> **PROVIDED TEXT**:
It seems many young people are now confidently rejecting the absurd dogma that insists they are 'guilty' of some sort of 'sin/crime' the moment they are born -- they are rejecting it as the bronze-age superstition it is -- as well as the devious, ugly device the church uses to control its flocks.
Guilt...
They are rejecting the churches attempts to force on them a mantle of guilt and supplication to a god that is at best barbaric and at worst an absolute nightmare of vainglorious cruelty and profoundly repressive, inhuman ugliness.
They are beginning to understand that there is nothing wrong in being a healthy, reasoning human being -- to be proud of that fact, and to accept with courage that life and death are part of the natural order of things, and as such, there is nothing to fear but fear itself.
They are grasping the logic that, once you allow belief and blind faith in some sort of supernatural deity, you then open a Pandora's Box that allows belief in virtually anything or any 'god' anyone else might think up, which is absurd.

> **DATASET EXCERPT**:

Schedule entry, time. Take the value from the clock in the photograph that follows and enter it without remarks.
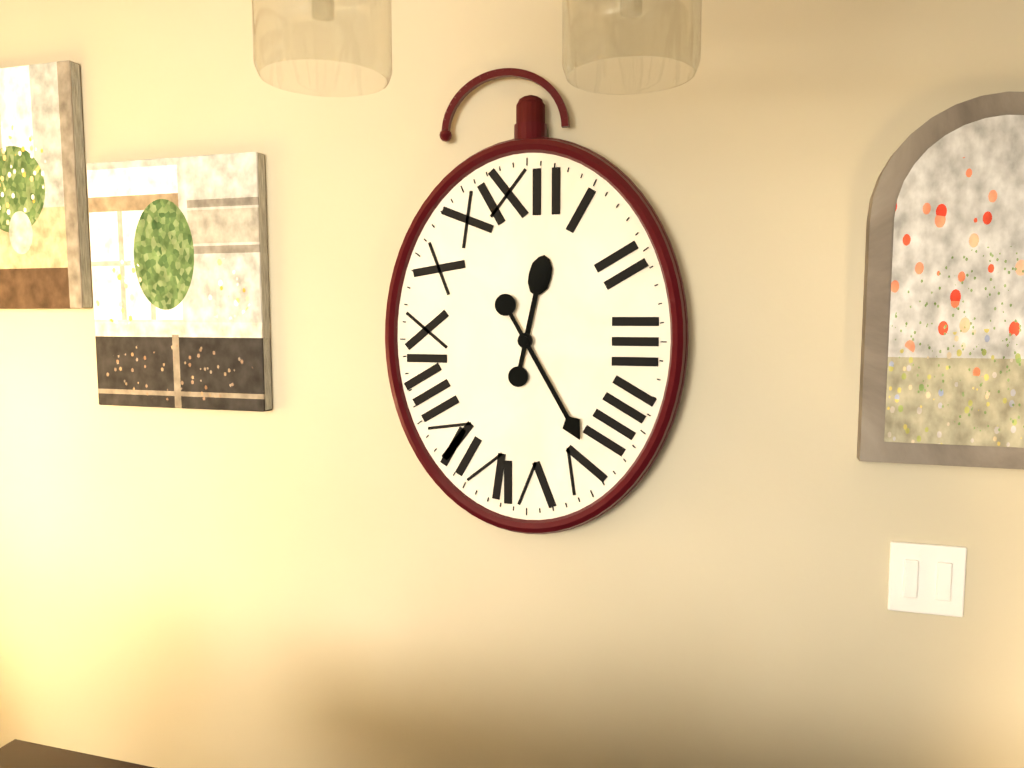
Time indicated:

> **INSTRUCTIONS**:
[1] Answer these questions from the passage on young people rejecting church dogma:
(a) What do young people reject the dogma as?
(b) According to the passage, what is there nothing to fear but?
(c) What does allowing belief in a supernatural deity open?
[2] For each statement, say whether it agrees with the passage on young people rejecting church dogma, and quote the words that decide it:
(a) Young people are accepting that life and death are part of the natural order of things.
(b) The passage calls the church's god merciful at best.
(c) Belief in a supernatural deity opens the way to belief in virtually anything.
[3] Extend the passage on young people rejecting church dogma past its final sentence.

> **SOLVED TASKS**:
[1]
(a) The bronze-age superstition it is.
(b) Fear itself.
(c) A Pandora's Box.

[2]
(a) Yes: "to accept with courage that life and death are part of the natural order of things"
(b) No: "a god that is at best barbaric"
(c) Yes: "allows belief in virtually anything or any 'god' anyone else might think up"

[3]
They can better witness in this age of instant communication that the majority of the world's bloodiest, most horrifically cruel wars are religion-inspired and they are aware that there is no greater evil than a religion that wears the guise of peace incarnate while promoting murder and mass human suffering.
Here is an example in today's headlines:
'Taliban threatens "If We Now Kill Schoolgirls, You Shouldn't Be Surprised" - http://is.gd/HXOu
No, we will not be surprised because we have seen this same murderous insanity throughout history -- that religion can and will justify the most horribly inhuman crimes imaginable to perpetuate itself, like some ancient, rotting, machine gone mad.
It is possible humanity is finally waking up. It is possible that we may yet live to witness the true dawn of reason on Planet Earth -- leaving our faith in faeries, and angels and gods behind with our childhood.
.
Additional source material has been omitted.